▶ The problem:
Would you repeat each of the lines below exactly?

--- Dataset Enclosed Below ---

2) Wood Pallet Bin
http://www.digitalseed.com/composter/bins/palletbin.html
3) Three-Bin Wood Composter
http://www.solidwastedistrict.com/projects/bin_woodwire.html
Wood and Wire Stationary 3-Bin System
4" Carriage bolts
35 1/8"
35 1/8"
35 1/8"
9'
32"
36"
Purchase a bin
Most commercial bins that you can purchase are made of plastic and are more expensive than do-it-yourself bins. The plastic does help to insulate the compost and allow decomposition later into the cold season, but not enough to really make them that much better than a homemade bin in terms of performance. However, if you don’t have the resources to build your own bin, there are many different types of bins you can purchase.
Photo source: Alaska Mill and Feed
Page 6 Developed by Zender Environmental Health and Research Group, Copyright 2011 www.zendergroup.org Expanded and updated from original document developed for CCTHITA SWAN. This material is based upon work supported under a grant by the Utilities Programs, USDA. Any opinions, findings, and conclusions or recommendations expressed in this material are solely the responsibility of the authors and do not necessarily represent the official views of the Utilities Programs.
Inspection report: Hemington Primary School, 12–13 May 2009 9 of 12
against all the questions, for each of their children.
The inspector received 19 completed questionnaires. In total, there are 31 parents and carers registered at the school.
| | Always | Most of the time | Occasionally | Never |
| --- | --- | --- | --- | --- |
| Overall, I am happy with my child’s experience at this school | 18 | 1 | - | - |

--- End of Enclosed Dataset ---

▶ Exercise result:
2) Wood Pallet Bin
http://www.digitalseed.com/composter/bins/palletbin.html
3) Three-Bin Wood Composter
http://www.solidwastedistrict.com/projects/bin_woodwire.html
Wood and Wire Stationary 3-Bin System
4" Carriage bolts
35 1/8"
35 1/8"
35 1/8"
9'
32"
36"
Purchase a bin
Most commercial bins that you can purchase are made of plastic and are more expensive than do-it-yourself bins. The plastic does help to insulate the compost and allow decomposition later into the cold season, but not enough to really make them that much better than a homemade bin in terms of performance. However, if you don’t have the resources to build your own bin, there are many different types of bins you can purchase.
Photo source: Alaska Mill and Feed
Page 6 Developed by Zender Environmental Health and Research Group, Copyright 2011 www.zendergroup.org Expanded and updated from original document developed for CCTHITA SWAN. This material is based upon work supported under a grant by the Utilities Programs, USDA. Any opinions, findings, and conclusions or recommendations expressed in this material are solely the responsibility of the authors and do not necessarily represent the official views of the Utilities Programs.
Inspection report: Hemington Primary School, 12–13 May 2009 9 of 12
against all the questions, for each of their children.
The inspector received 19 completed questionnaires. In total, there are 31 parents and carers registered at the school.
| | Always | Most of the time | Occasionally | Never |
| --- | --- | --- | --- | --- |
| Overall, I am happy with my child’s experience at this school | 18 | 1 | - | - |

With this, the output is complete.